Work to complete:
For each line in the data below that holds "Рубцовска", return a copy.

Segment Start: Records

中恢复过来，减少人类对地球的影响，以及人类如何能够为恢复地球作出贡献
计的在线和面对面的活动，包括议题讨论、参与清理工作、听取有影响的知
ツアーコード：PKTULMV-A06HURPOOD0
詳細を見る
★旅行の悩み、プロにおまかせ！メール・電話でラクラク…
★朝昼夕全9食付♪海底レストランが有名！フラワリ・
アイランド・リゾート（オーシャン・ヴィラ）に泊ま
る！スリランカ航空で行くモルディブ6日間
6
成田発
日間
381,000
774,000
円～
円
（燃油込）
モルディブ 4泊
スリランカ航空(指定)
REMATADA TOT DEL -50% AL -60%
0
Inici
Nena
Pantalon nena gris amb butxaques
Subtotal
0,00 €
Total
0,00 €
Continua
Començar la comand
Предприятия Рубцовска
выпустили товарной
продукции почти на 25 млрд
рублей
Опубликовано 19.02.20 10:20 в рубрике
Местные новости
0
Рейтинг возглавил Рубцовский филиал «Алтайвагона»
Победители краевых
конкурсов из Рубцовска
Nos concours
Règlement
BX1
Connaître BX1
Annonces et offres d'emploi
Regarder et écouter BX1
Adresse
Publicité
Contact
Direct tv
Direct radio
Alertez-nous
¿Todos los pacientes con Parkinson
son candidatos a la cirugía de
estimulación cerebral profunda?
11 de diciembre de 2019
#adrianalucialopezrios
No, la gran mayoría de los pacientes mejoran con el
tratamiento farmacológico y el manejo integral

Segment End: Records
Segment Start: Records

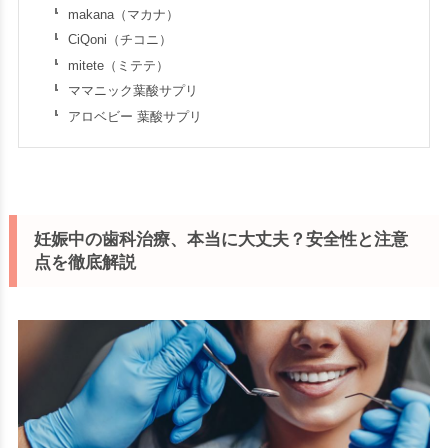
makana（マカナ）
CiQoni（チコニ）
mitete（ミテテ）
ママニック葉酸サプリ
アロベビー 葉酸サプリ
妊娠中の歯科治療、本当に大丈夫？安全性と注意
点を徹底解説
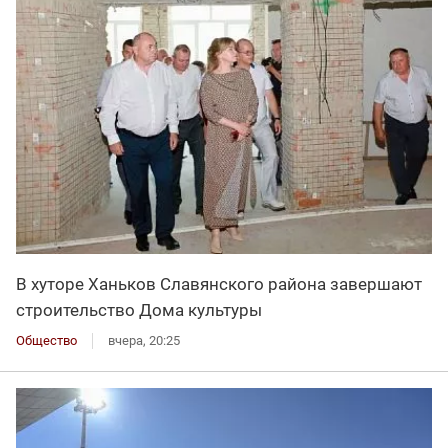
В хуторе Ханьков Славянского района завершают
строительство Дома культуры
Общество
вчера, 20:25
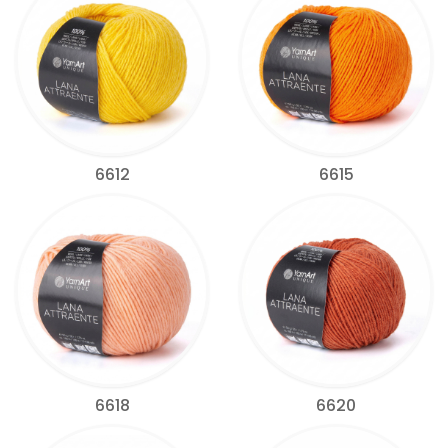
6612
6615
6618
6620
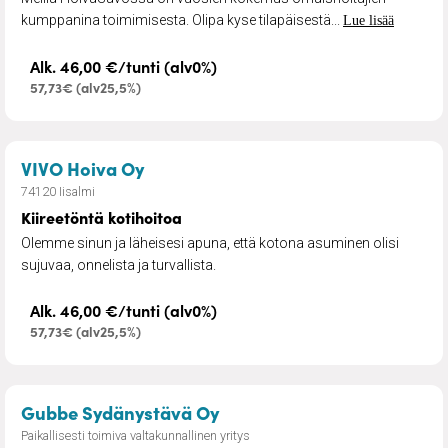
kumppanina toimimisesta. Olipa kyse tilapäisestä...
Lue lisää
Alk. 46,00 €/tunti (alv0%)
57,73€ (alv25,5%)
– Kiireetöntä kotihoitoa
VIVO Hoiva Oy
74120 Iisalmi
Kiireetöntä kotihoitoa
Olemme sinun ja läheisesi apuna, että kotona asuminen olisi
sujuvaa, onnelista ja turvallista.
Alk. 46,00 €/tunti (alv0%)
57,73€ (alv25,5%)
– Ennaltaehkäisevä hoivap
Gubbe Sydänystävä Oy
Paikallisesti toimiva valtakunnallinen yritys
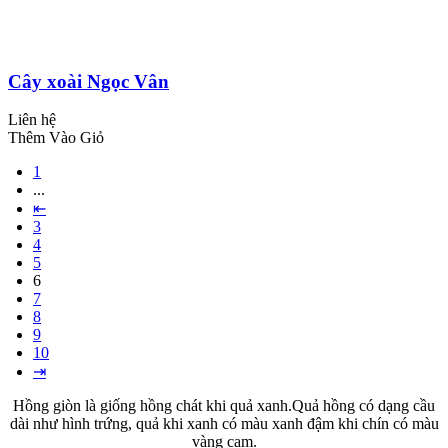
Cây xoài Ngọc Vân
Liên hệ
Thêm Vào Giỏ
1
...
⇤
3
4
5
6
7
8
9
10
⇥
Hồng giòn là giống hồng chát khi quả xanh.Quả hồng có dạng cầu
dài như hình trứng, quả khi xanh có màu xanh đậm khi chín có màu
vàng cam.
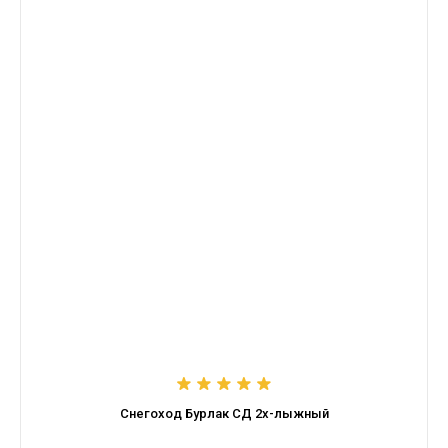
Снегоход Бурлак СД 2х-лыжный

Segment End: Records

Response to the exercise:
Предприятия Рубцовска
конкурсов из Рубцовска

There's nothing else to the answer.